In yesterday's post we looked at Iris van Herpen's Haute Couture S/S 17 collection and mentioned some of the works that may have inspired her by architect Philip Beesley, who has become a close collaborator of the fashion designer throughout the years.
Let's continue the thread today with a quick look at close-ups of the garments and at pictures of Beesley's works and structures.
It is indeed clear that some of the vacuum-molded 3D elements applied on tulle or wool look very similar to the fronds of Beesley's immersive installations.
Now, if you have ever rambled around these structures you were probably too mesmerised and distracted by the moving elements to actually study the exact shapes of the various elements forming them.

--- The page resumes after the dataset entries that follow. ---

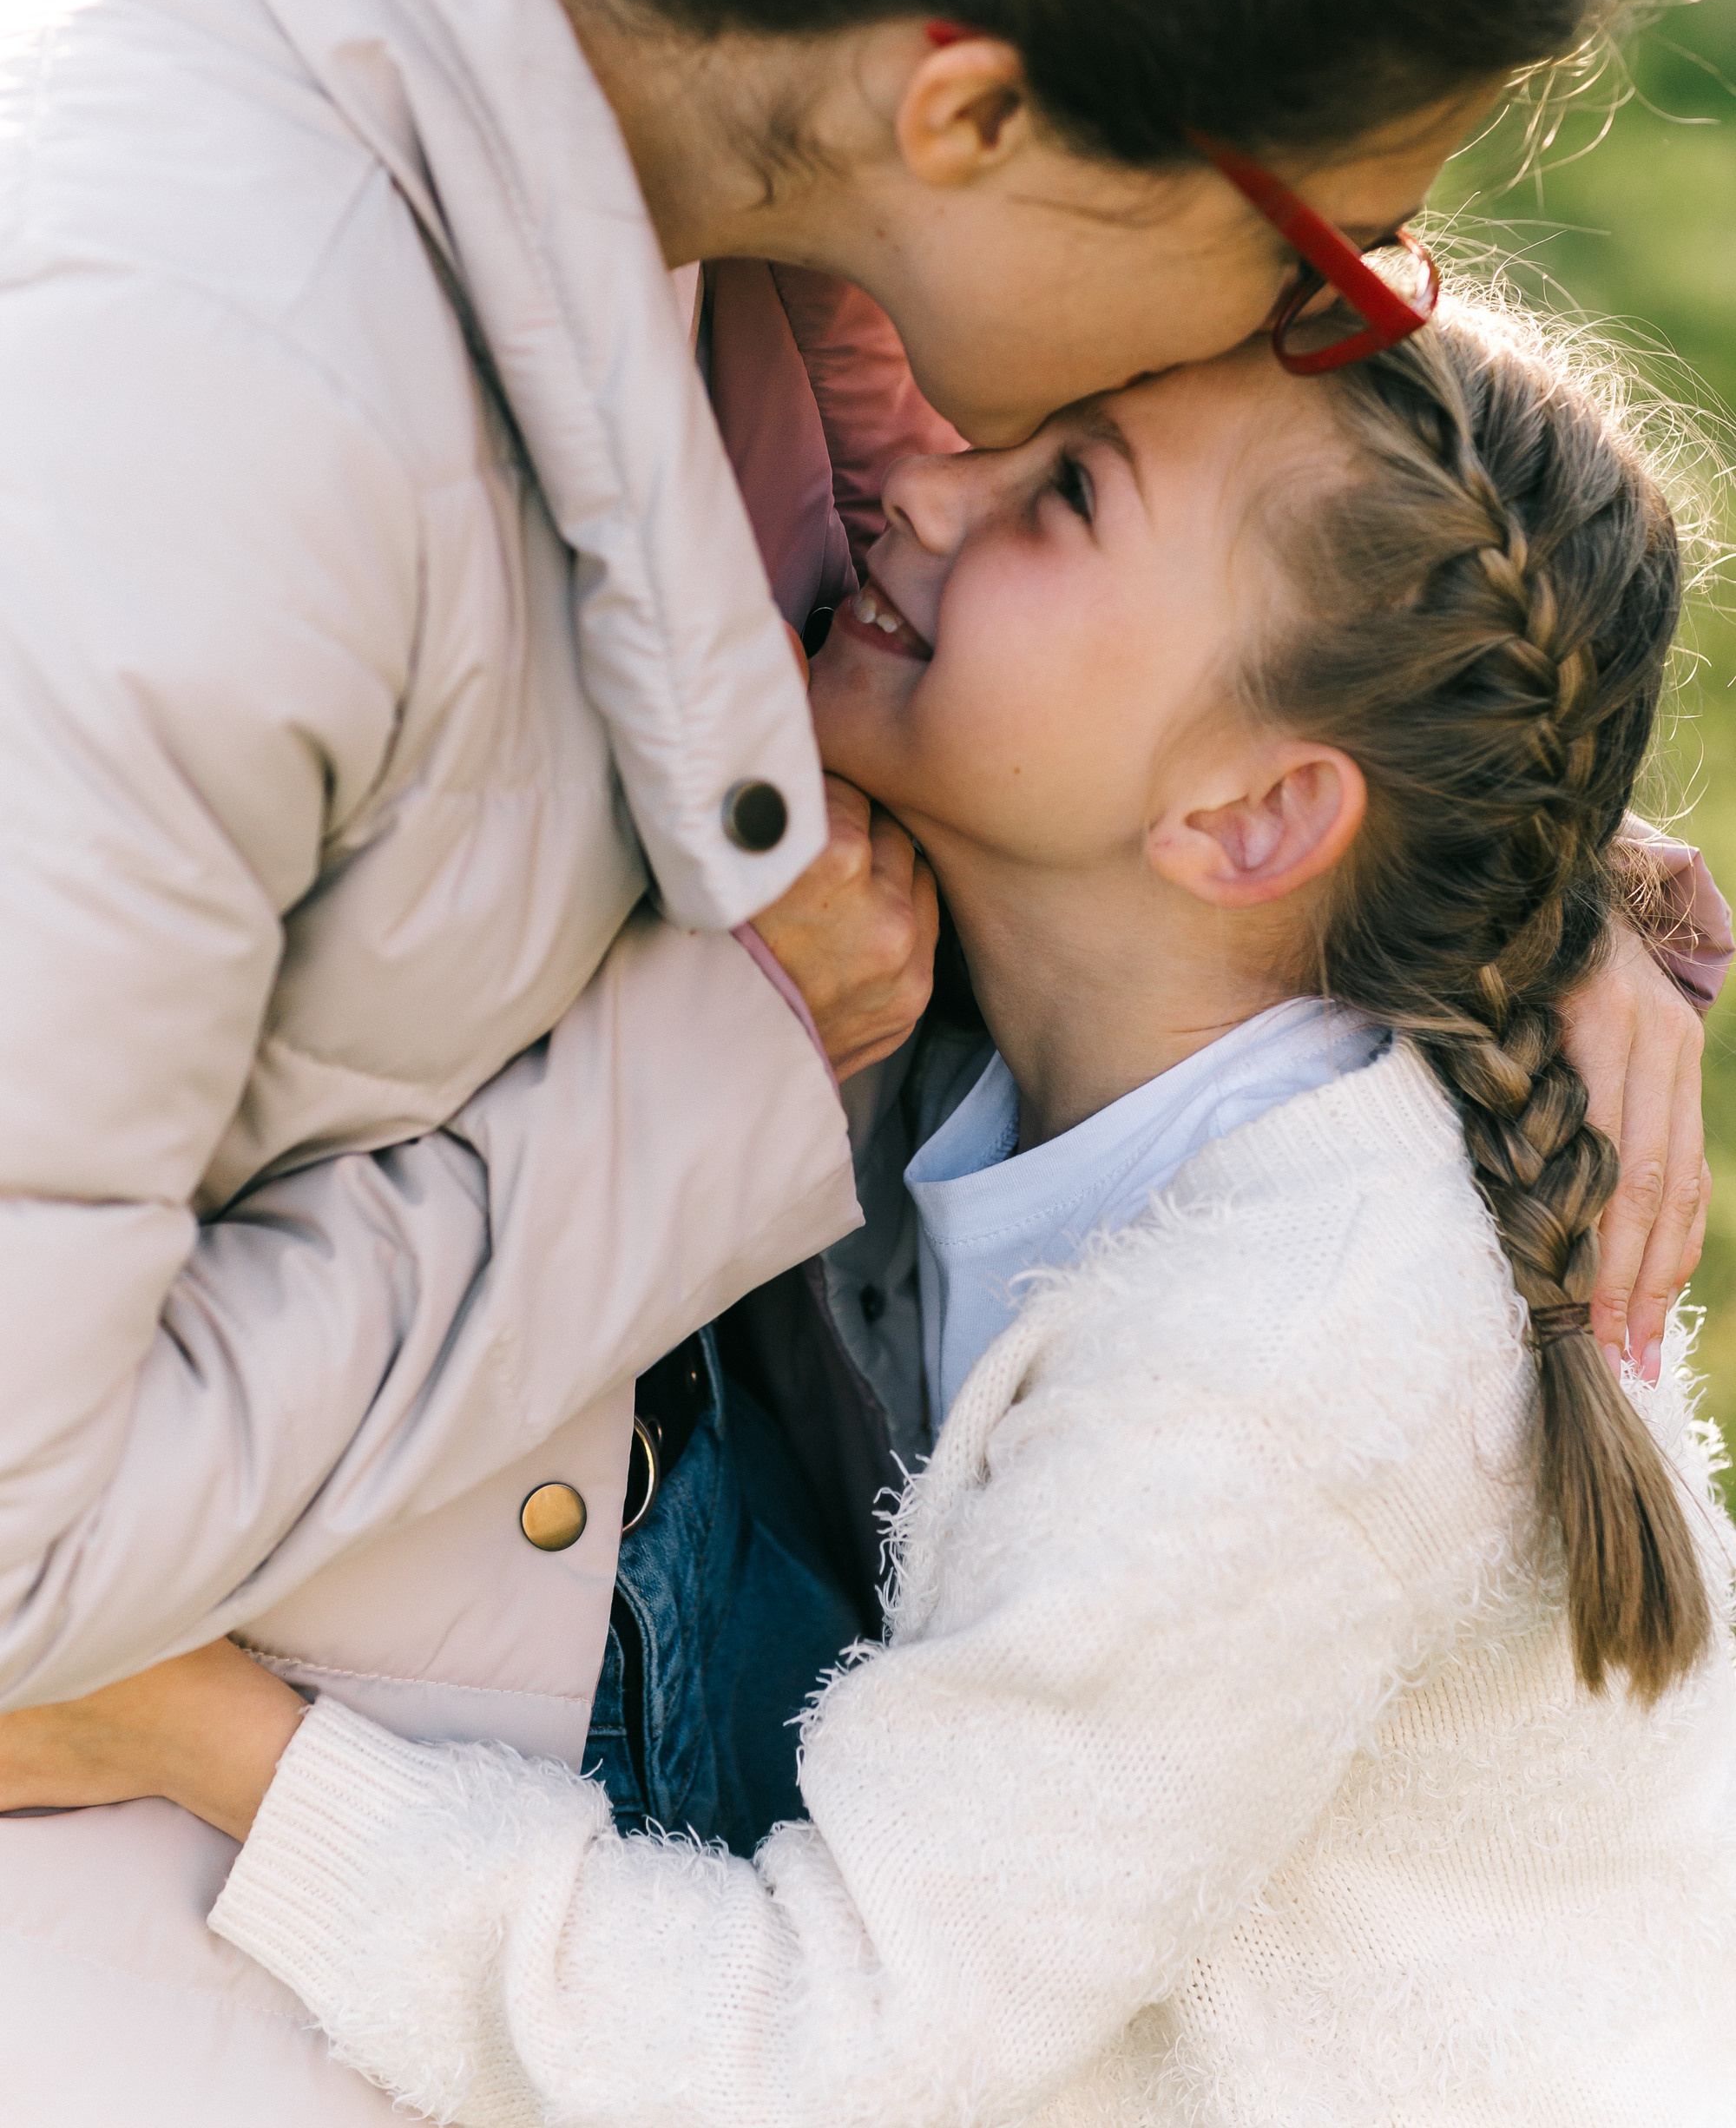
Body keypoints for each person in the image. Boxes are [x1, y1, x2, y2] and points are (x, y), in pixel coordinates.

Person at [0, 0, 1725, 2112]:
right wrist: (727, 1081)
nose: (1332, 342)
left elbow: (1254, 614)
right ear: (977, 105)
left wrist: (1488, 893)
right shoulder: (201, 415)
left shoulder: (768, 204)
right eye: (1340, 264)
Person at [15, 292, 1733, 2123]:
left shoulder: (1274, 1363)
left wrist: (192, 1732)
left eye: (1065, 492)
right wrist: (1576, 899)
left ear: (1247, 821)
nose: (924, 475)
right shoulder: (1041, 1051)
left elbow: (817, 2057)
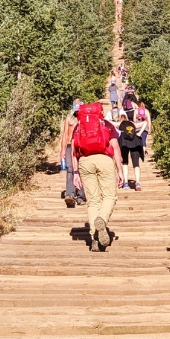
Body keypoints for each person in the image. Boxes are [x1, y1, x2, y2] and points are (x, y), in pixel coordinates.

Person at [71, 102, 124, 252]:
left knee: (93, 201)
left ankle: (94, 239)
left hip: (85, 161)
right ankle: (102, 219)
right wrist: (119, 169)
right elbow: (115, 147)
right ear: (100, 113)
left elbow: (73, 151)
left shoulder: (78, 127)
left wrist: (75, 173)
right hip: (105, 159)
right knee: (109, 196)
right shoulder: (107, 125)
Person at [59, 99, 86, 208]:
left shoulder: (85, 118)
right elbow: (65, 134)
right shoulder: (69, 118)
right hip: (71, 146)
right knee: (70, 169)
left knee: (82, 170)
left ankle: (81, 196)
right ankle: (70, 194)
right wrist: (63, 150)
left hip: (82, 146)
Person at [116, 118, 143, 190]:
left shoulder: (120, 124)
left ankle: (125, 183)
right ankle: (137, 183)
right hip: (135, 143)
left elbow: (110, 123)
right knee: (136, 164)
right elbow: (145, 123)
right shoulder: (133, 124)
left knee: (125, 163)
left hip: (124, 144)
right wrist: (140, 133)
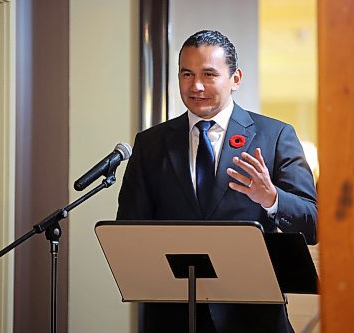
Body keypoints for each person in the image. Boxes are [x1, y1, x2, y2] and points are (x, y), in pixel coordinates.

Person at [117, 30, 317, 333]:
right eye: (187, 74)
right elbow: (130, 234)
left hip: (253, 319)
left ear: (235, 78)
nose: (196, 86)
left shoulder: (275, 136)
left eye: (209, 74)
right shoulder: (151, 144)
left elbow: (313, 223)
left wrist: (272, 199)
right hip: (172, 318)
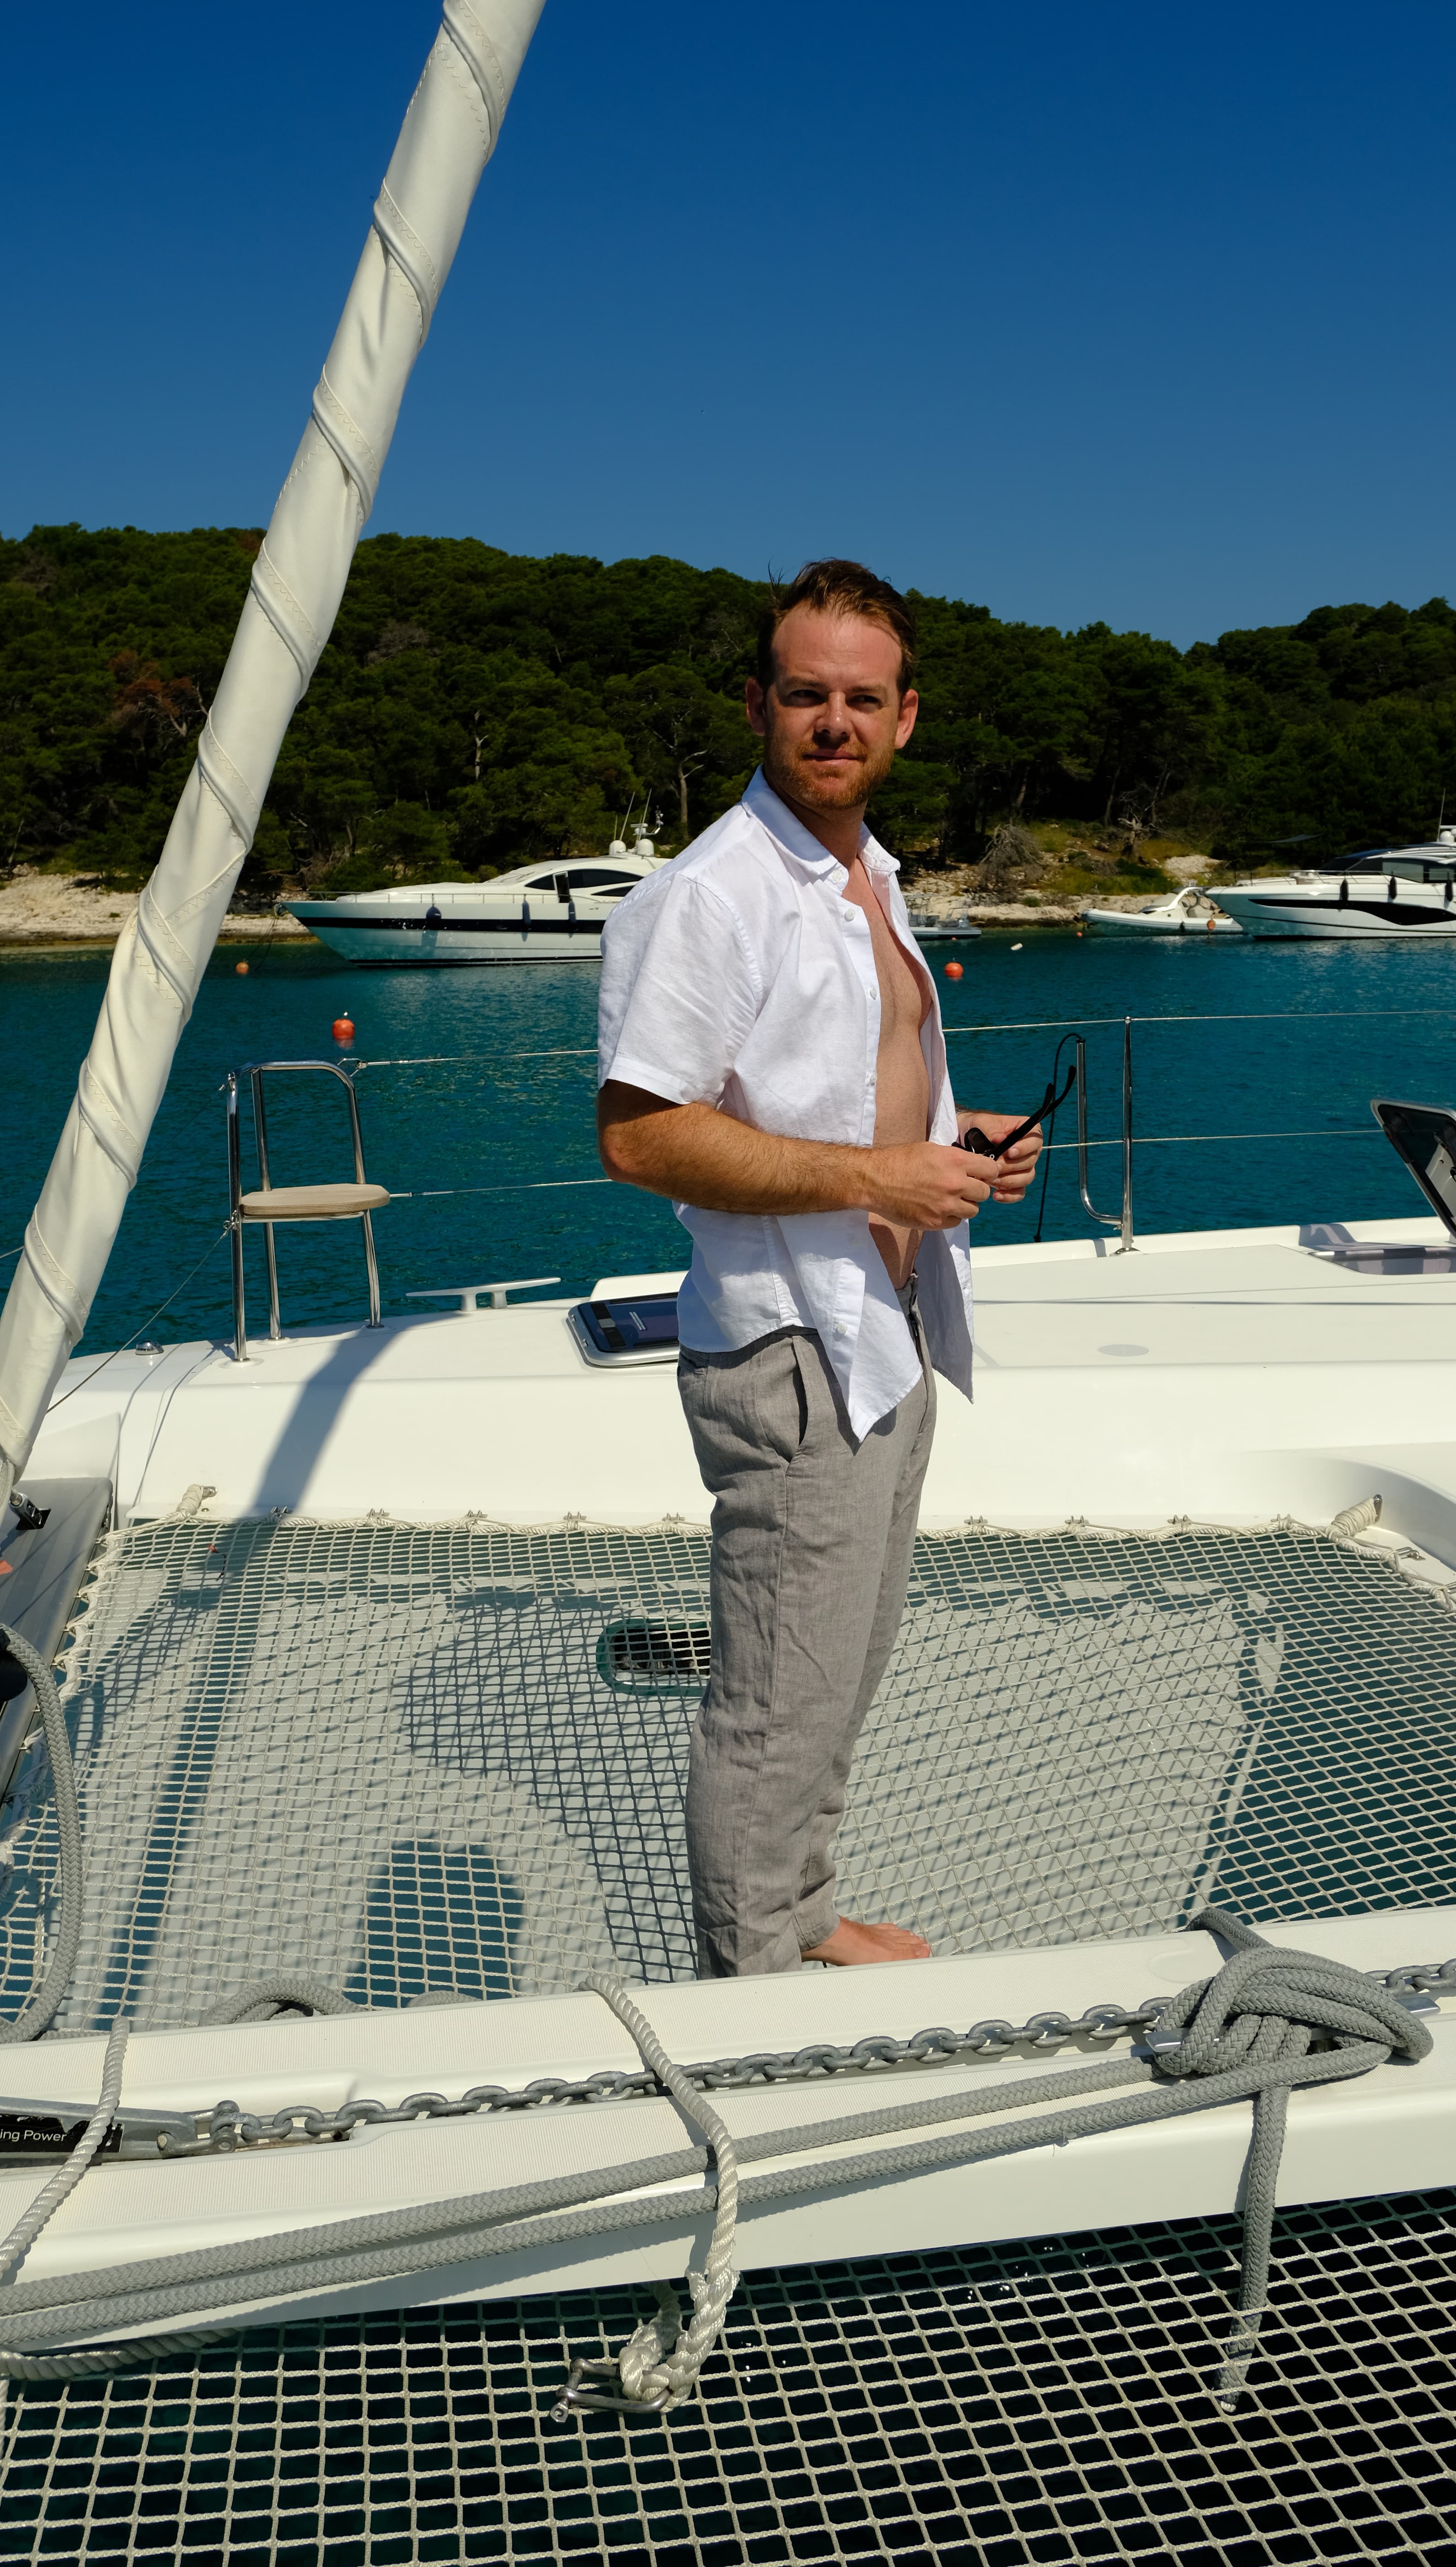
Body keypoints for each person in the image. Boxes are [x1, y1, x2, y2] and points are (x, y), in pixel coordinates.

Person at [595, 559, 1042, 1978]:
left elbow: (841, 1084)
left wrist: (944, 1139)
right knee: (776, 1705)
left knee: (838, 1670)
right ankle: (755, 1998)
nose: (833, 723)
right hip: (794, 1355)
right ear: (759, 707)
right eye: (806, 696)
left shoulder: (871, 880)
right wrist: (877, 1176)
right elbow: (641, 1137)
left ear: (906, 718)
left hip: (885, 1330)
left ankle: (797, 1912)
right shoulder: (712, 897)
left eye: (862, 698)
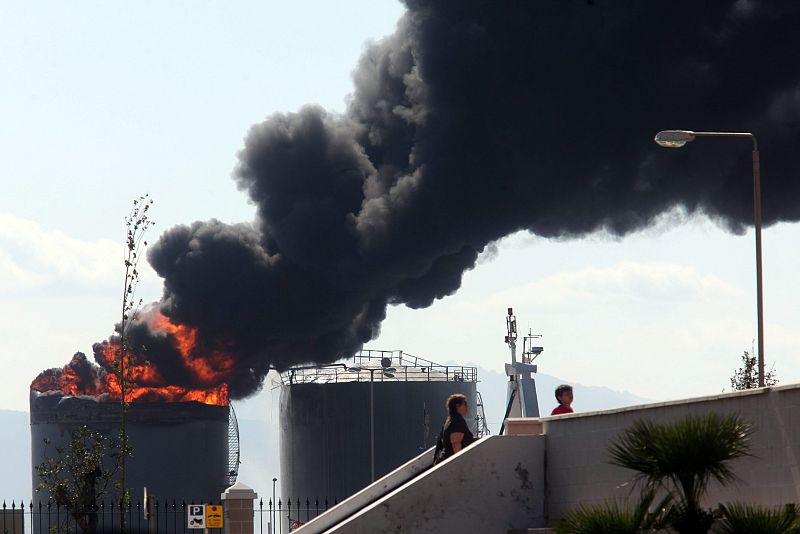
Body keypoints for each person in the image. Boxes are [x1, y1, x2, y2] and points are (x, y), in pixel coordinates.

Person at [433, 393, 475, 464]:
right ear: (457, 406)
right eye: (464, 404)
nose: (467, 407)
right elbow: (456, 442)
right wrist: (459, 463)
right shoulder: (457, 421)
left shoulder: (449, 420)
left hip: (446, 460)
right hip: (452, 462)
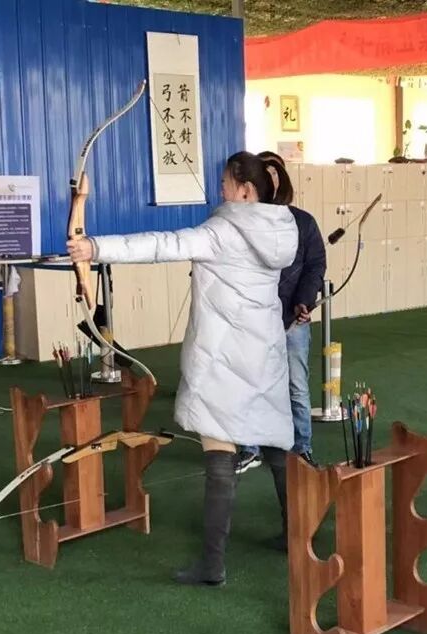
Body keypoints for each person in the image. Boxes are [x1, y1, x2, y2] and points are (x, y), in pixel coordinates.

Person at [67, 151, 298, 586]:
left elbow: (162, 244)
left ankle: (212, 565)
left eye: (226, 182)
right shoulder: (280, 229)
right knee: (273, 444)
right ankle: (296, 537)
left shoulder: (222, 232)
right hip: (263, 353)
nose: (220, 189)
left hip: (222, 358)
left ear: (245, 190)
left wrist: (94, 247)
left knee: (220, 452)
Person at [235, 150, 327, 509]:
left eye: (274, 176)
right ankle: (250, 447)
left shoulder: (302, 222)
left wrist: (304, 301)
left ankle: (301, 447)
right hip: (253, 320)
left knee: (296, 386)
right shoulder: (243, 224)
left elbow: (315, 264)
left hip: (291, 320)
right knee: (250, 383)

Yet there was an exhibition last year at the ADM Gallery at the Nanyang Technological University in Singapore that can maybe help refocusing a bit better on the single structures forming his installations.
Entitled "Living Architecture Systems", the exhibition included Beesley's research and notebook sketches while exploring themes such as Organicism and the possibility of borrowing from natural sciences to find a new architectural glossary and developing innovative designs for complex structures employing contemporary materials and digital technologies.
The event included a mention of organicist buildings from the past century, highlighting how their plans were often conceived as a series of rooms shaped like the organs of an animal, each organ having its own function, each function its proper size and hierarchy to create a sense of unity.
In a way you could reinterpret some of van Herpen's designs from this organicist perspective as well: the gaps between the structures that she created for the S/S 17 collection are indeed extremely similar to the structure of a human skeleton with repetitive patterns in specific sizes that created a sense of unity while dissimulating the body's perspective, tricking and challenging the eye's perspective in an hypnotic way.